Néanmoins, le point principal est que pour faire l’argument le plus convaincant que l’intelligence augmente après une intervention, une échelle de rapport de l’intelligence est nécessaire. Aucune n’existe encore et des progrès significatifs pourraient nécessiter une nouvelle façon de définir l’intelligence basée sur des variables mesurables du cerveau ou du traitement de l’information. Par exemple, la densité de la matière grise et de la matière blanche dans des régions spécifiques du cerveau, évaluée par imagerie et exprimée sous la forme d’un profil de scores standard basés sur un groupe normatif, pourrait remplacer les scores des tests d’intelligence (Haier, 2009). Les travaux d’Engle et de ses collègues suggèrent que la capacité de la mémoire de travail et la vitesse de perception sont des moyens possibles d’évaluer l’intelligence fluide (Broadway et Engle, 2010 ; Redick et al., 2012) en se basant sur un grand nombre de recherches qui montrent qu’une vitesse de traitement mental plus rapide et une capacité de mémoire accrue sont liées à une intelligence plus élevée.

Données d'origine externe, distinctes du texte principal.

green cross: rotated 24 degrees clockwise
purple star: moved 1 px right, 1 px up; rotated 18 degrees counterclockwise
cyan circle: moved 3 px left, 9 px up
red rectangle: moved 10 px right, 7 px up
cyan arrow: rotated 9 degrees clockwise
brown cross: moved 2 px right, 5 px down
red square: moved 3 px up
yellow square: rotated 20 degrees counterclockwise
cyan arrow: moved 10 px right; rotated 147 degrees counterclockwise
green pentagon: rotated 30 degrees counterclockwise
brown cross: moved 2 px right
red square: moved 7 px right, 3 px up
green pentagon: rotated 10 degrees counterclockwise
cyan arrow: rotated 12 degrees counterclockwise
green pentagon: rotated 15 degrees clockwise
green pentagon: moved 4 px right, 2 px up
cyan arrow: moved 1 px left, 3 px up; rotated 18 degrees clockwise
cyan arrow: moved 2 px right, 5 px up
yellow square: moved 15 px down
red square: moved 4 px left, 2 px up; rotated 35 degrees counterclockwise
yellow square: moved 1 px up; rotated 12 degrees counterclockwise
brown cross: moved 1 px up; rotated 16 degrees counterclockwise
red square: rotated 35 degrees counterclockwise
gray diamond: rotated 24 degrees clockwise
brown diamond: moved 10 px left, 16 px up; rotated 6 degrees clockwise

Jensen a beaucoup écrit sur une évolution de la psychométrie vers la » chronométrie » mentale – l’utilisation du temps de réponse en millisecondes pour mesurer le traitement de l’information de manière standard (Jensen, 2006). Il a fait valoir que le concept d’intelligence pourrait être remplacé par des mesures de la vitesse de traitement de l’information sur une échelle de rapport, évaluées au cours de tâches cognitives normalisées comme le paradigme de Hick. De telles mesures permettraient, par exemple, de faire avancer la recherche sur la neurophysiologie sous-jacente de la vitesse mentale et pourraient conduire à une définition plus avancée de l’intelligence. Jensen a conclu son livre sur la chronométrie par cet appel à l’action : « … la chronométrie fournit aux sciences du comportement et du cerveau une échelle absolue universelle permettant d’obtenir des mesures très sensibles et fréquemment répétables des performances d’un individu dans des tâches cognitives spécialement conçues. Son heure est venue. Mettons-nous au travail ! » (p. 246).

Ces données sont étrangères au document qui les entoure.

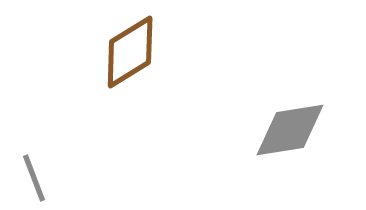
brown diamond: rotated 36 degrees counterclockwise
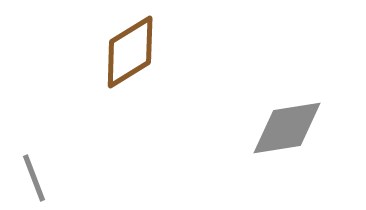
gray diamond: moved 3 px left, 2 px up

C’est un formidable défi et une priorité majeure pour les chercheurs en intelligence. La collaboration entre les psychométriciens et les psychologues cognitifs sera essentielle. Il y a maintenant un certain nombre d’études qui ne parviennent pas à reproduire les affirmations d’une intelligence accrue après l’entraînement de la mémoire à court terme et diverses raisons sont proposées (Colom et al., 2013b ; Harrison et al., 2013). Étant donné l’étroitesse de notre propos ici, nous notons qu’un échec de réplication a également évalué la capacité de la mémoire de travail et la vitesse de perception ; aucun effet de transfert n’a été trouvé (Redick et al., 2013) et il y a des raisons de suggérer que d’autres études de transfert positif pourraient être erronées (Tidwell et al., 2013). Pour l’instant, les résultats de l’entraînement cognitif sont plus incohérents que non, en particulier pour les augmentations putatives de l’intelligence. Néanmoins, il est encourageant que les chercheurs cognitifs travaillent sur ces questions malgré une indifférence ou une négativité omniprésente à l’égard de la recherche sur l’intelligence en psychologie en général et pour de nombreux organismes de financement.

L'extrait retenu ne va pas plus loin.